US 12,374,426 B2
	Predicting mRNA properties using large language transformer models
Ziv Bar-Joseph, Cambridge, MA (US); Sven Frederik Jager, Frankfurt am Main (DE); Sizhen Li, Cambridge, MA (US); and Saeed Moayedpour, Cambridge, MA (US)
Assigned to Sanofi, Paris (FR)
Filed by Sanofi, Paris (FR)
Filed on Jul. 26, 2024, as Appl. No. 18/785,864.
Claims priority of provisional application 63/648,338, filed on May 16, 2024.
Claims priority of provisional application 63/516,226, filed on Jul. 28, 2023.
Claims priority of application No. 24305758 (EP), filed on May 16, 2024.
Prior Publication US 2025/0037795 A1, Jan. 30, 2025
Int. Cl. G16B 30/00 (2019.01); G16B 20/00 (2019.01); G16B 40/20 (2019.01)
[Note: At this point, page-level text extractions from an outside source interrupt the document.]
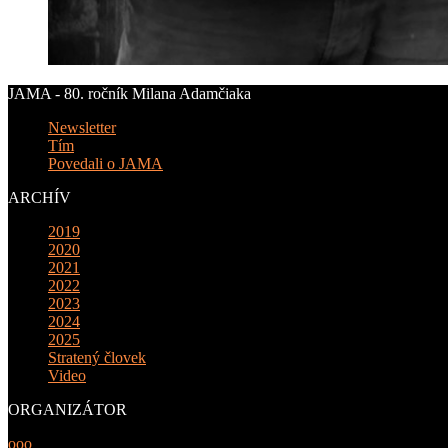
JAMA - 80. ročník Milana Adamčiaka
Newsletter
Tím
Povedali o JAMA
ARCHÍV
2019
2020
2021
2022
2023
2024
2025
Stratený človek
Video
ORGANIZÁTOR
ooo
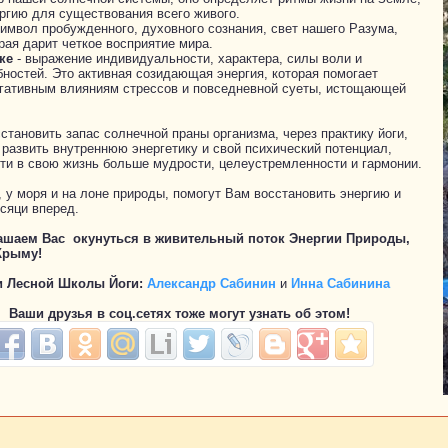
ергию для существования всего живого.
символ пробужденного, духовного сознания, свет нашего Разума,
рая дарит четкое восприятие мира.
ке
- выражение индивидуальности, характера, силы воли и
бностей. Это активная созидающая энергия, которая помогает
гативным влияниям стрессов и повседневной суеты, истощающей
становить запас солнечной праны организма, через практику йоги,
развить внутреннюю энергетику и свой психический потенциал,
сти в свою жизнь больше мудрости, целеустремленности и гармонии.
 у моря и на лоне природы, помогут Вам восстановить энергию и
сяци вперед.
ашаем Вас окунуться в живительный поток Энергии Природы,
Крыму!
и Лесной Школы Йоги:
Александр Сабинин
и
Инна Сабинина
Ваши друзья в соц.сетях тоже могут узнать об этом!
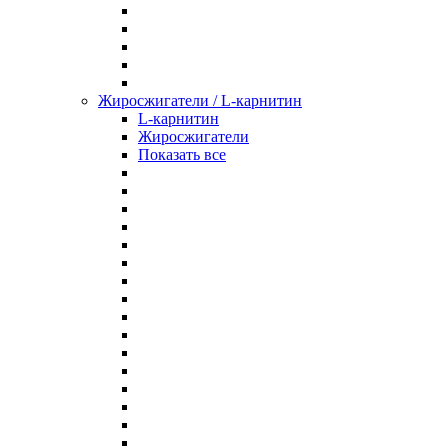
Жиросжигатели / L-карнитин
L-карнитин
Жиросжигатели
Показать все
CPC G16B 30/00 (2019.02) [G16B 20/00 (2019.02); G16B 40/20 (2019.02)]

29 Claims

1. A computer-implemented method for predicting properties of an mRNA molecule, the method comprising:

obtaining data representing (i) a codon sequence of a coding sequence (CDS) of the mRNA molecule and (ii) a respective nucleotide sequence of each of one or more non-coding regions of the mRNA molecule;

generating an input token vector by numerically encoding the codon sequence;

generating an embedded feature vector for the CDS of the mRNA molecule by processing the input token vector using an embedding neural network, wherein the embedding neural network has the first set of model parameters that have been updated using a first training process of a first neural network, wherein the first training process is performed based on a dataset specifying known codon sequences of mRNA molecules, and the first neural network is configured to perform one or more pre-training tasks;

generating a joint embedding by combining the embedded feature vector generated for the CDS of the mRNA molecule with one or more embeddings generated from the nucleotide sequences of the one or more non-coding regions of the mRNA molecule;

processing the joint embedding using a property-prediction machine-learning model to generate an output that predicts one or more properties of the mRNA molecule, wherein the property-prediction machine-learning model has a second set of model parameters that have been updated using a second training process of a machine-learning model, wherein the second training process is based on a plurality of training examples, each training example comprising (i) a respective training input specifying a representation of a respective mRNA molecule and (ii) a respective label specifying one or more properties of the respective mRNA molecule; and

providing the one or more predicted properties of the mRNA molecule for physically generating the mRNA molecule.